Ein Kommentar von Willi Huber

Der Stacheldraht in den Köpfen der Mitbürger, also das selbstgewählte Hemmnis, hinsichtlich offensichtlicher Probleme offen die Wahrheit zu sagen, wird tagtäglich mehr. Die Situation erinnert bereits an die DDR, wo falsche Meinungen zu staatlichen Korrekturmaßnahmen und Haft führten. Nach illegaler Massenmigration und über drei Jahren Corona-Zirkus ist das kein Wunder. Zu politischen Fragen möchten viele Menschen am liebsten „keine Meinung“ mehr haben. Denn die falsche Meinung kann den Job kosten.
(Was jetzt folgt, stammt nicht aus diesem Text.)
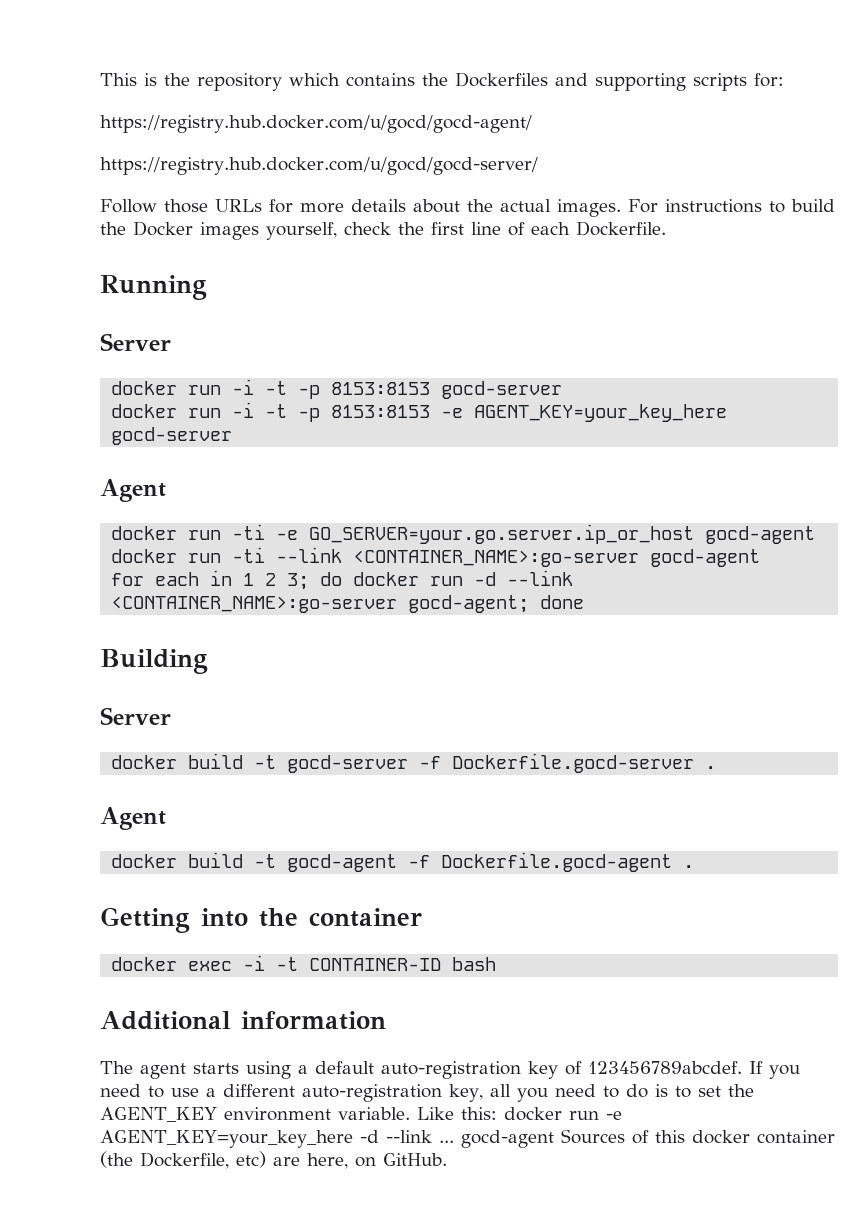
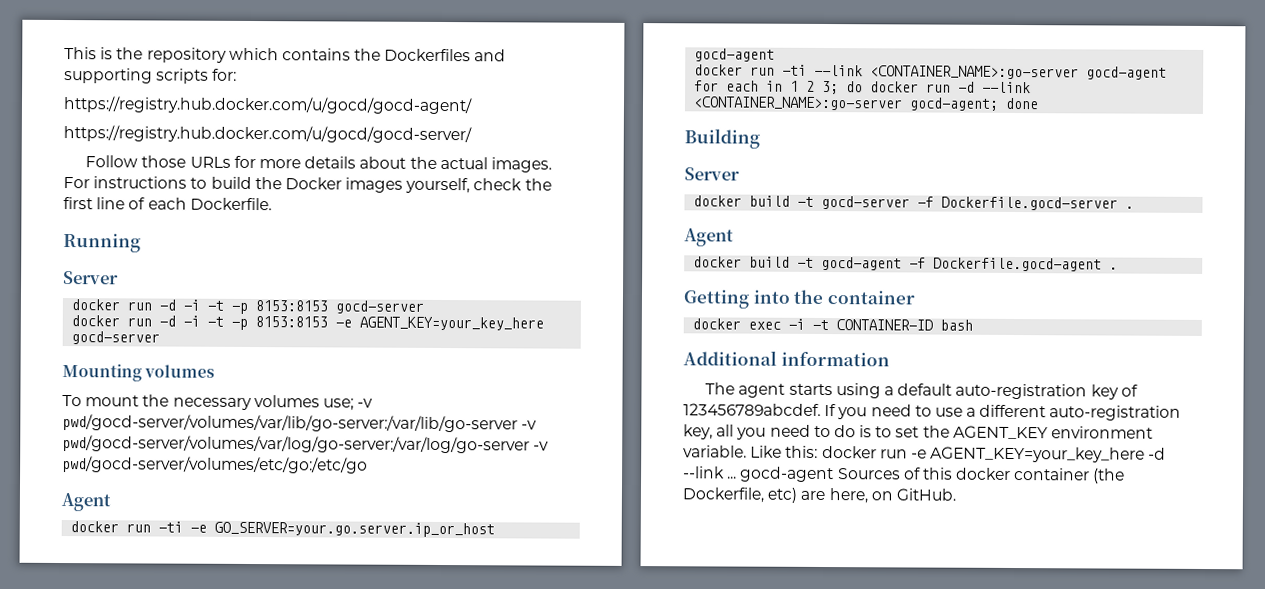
(222, 390) none -> [159,299,177,311] -d
(222, 413) none -> [159,315,177,327] -d
(233, 436) none -> [62,364,216,382] [62,394,374,411] [62,414,538,433] [62,435,550,454] [62,456,368,474] // Mounting volumes // To mount the necessary volumes use; -v pwd/gocd-server/volumes/var/lib/go-server:/var/lib/go-server -v pwd/gocd-server/volumes/var/log/go-server:/var/log/go-server -v pwd/gocd-server/volumes/etc/go:/etc/go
Von den 1.000 befragten Personen wollten sich nur 790 äußern – 210 antworteten mit „weiß nicht / keine Angabe“. Dabei wirkt die Fragestellung auf den ersten Blick noch nicht sehr verfänglich: „Wie beurteilen Sie die politische Berichterstattung des ORF – links, rechts oder neutral?“

Nur 29 Prozent hätten den seit Jahrzehnten als „Rotfunk“ bekannten Sender als linkstendenziös eingeschätzt. Sensationelle 10 Prozent finden die Berichterstattung sogar „eher rechts“. Es wäre spannend, wo diese zehn Prozent im Parteienspektrum zu verorten sind.
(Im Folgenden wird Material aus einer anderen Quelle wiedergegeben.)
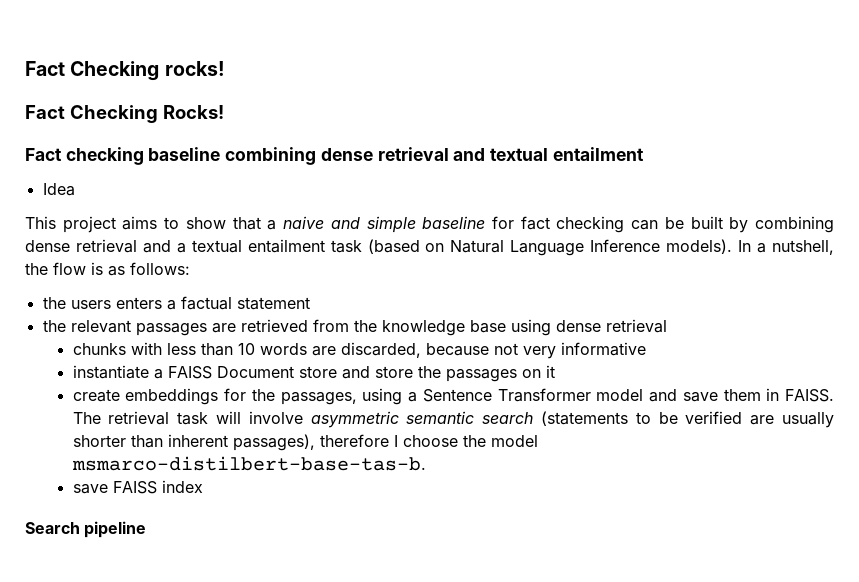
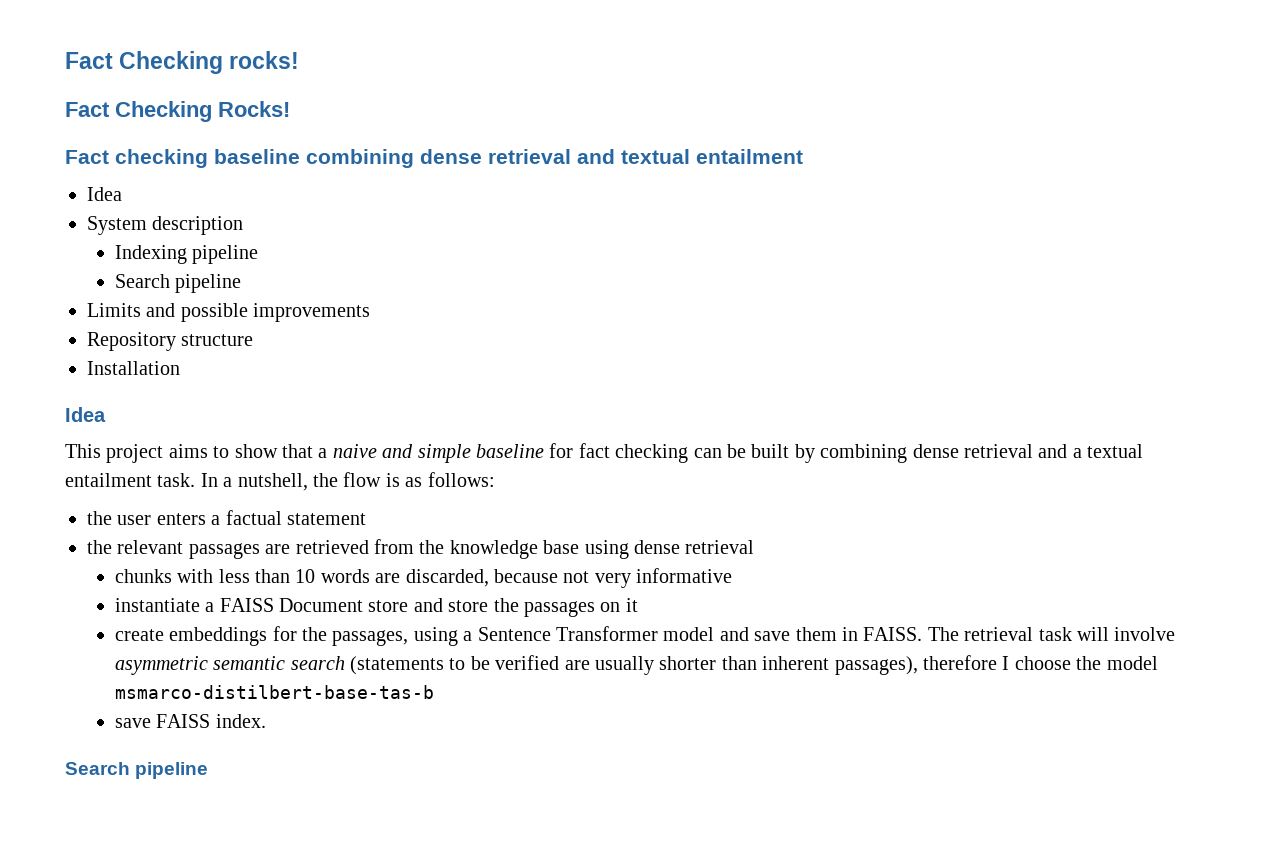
(75, 189) none -> [87,216,244,235] [114,245,259,264] [114,274,242,293] [87,303,371,322] [87,332,254,351] [87,361,180,375] [65,407,106,422] // System description // Indexing pipeline // Search pipeline // Limits and possible improvements // Repository structure // Installation // Idea
[330,239,733,256] task (based on Natural Language Inference models). -> [157,473,196,487] task.
[70,300,111,309] users -> [117,515,152,525] user
[71,456,426,471] msmarco-distilbert-base-tas-b. -> [114,685,434,699] msmarco-distilbert-base-tas-b
[161,480,203,493] index -> [215,714,266,728] index.

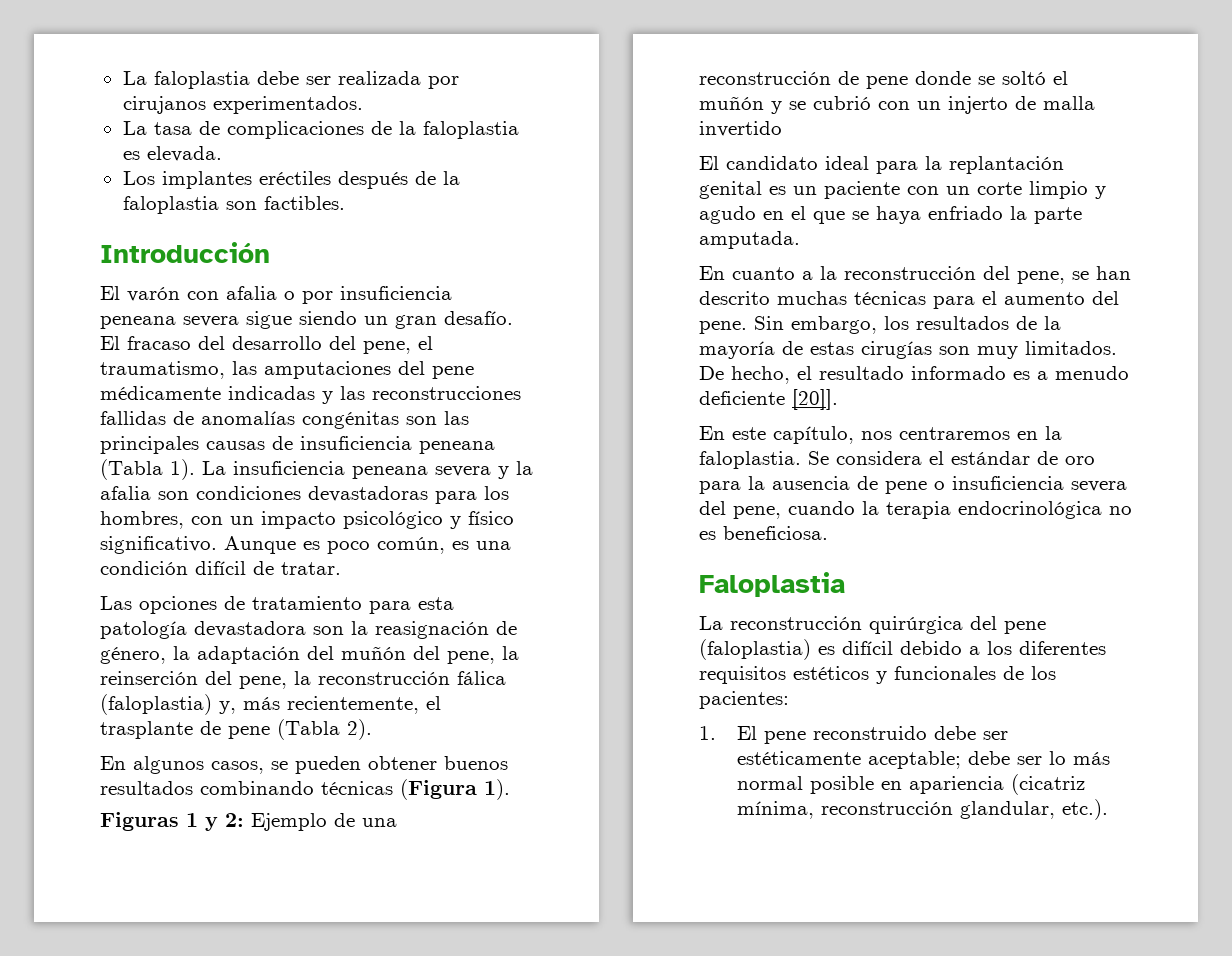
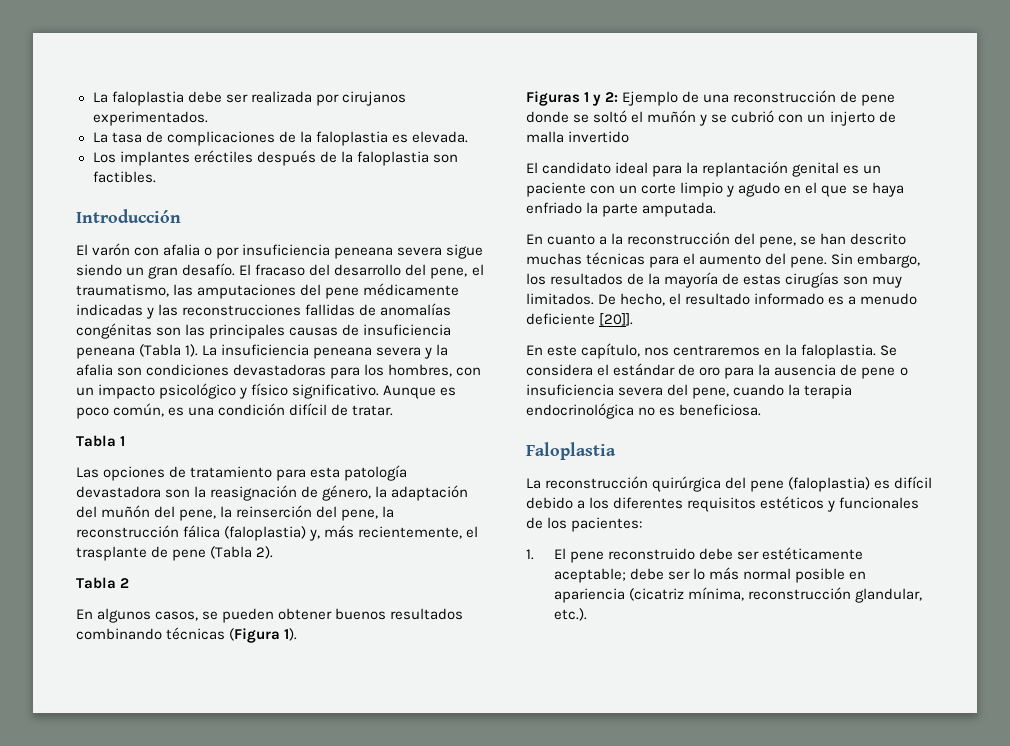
(341, 568) none -> [76,435,126,447] // Tabla 1
(372, 729) none -> [76,577,130,589] // Tabla 2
Angeblich für 40 Prozent „neutrale Berichterstattung“

Vierzig Prozent der Befragten würden den ORF auch heute noch für neutral halten. Neutralen Journalismus fand man beim ORF freilich nie – das ist auch kaum möglich, wenn die Führungspositionen traditionell politisch besetzt werden. Report24 hatte schon mehrfach die Chance, ehemalige ORF-Mitarbeiter zu interviewen:

Aus den Interviews, aber auch aus den Gesprächen ohne Kamera und Aufnahmegerät ergibt sich ein Sittenbild. Selbstverständlich ist politische Intervention an der Tagesordnung. Diese erfolgt speziell in den Landesstudios aus der jeweiligen Landespolitik.

Das APA-Problem

Besonders dramatisch ist der Umstand, dass der ORF sich häufig auf die Arbeit der Presseagentur APA beruft bzw. deren Inhalte übernimmt. Die APA ist zu 45,6 Prozent im Eigentum des ORF, aber keinerlei Kontrolle unterworfen. Der Leser, Hörer oder Zuseher weiß bei APA-Inhalten nie, wer der Journalist hinter einem Text ist. Eine Beschwerde hinsichtlich falscher oder tendenziöser Berichterstattung ist weder über die ORF-Aufsichtsbehörde KommAustria noch über den Privatverein Presserat möglich. Dass in Österreich diesbezüglich überhaupt jemand die Formulierung „unabhängiger und objektiver Journalismus“ in den Mund nimmt, ist blanker Hohn.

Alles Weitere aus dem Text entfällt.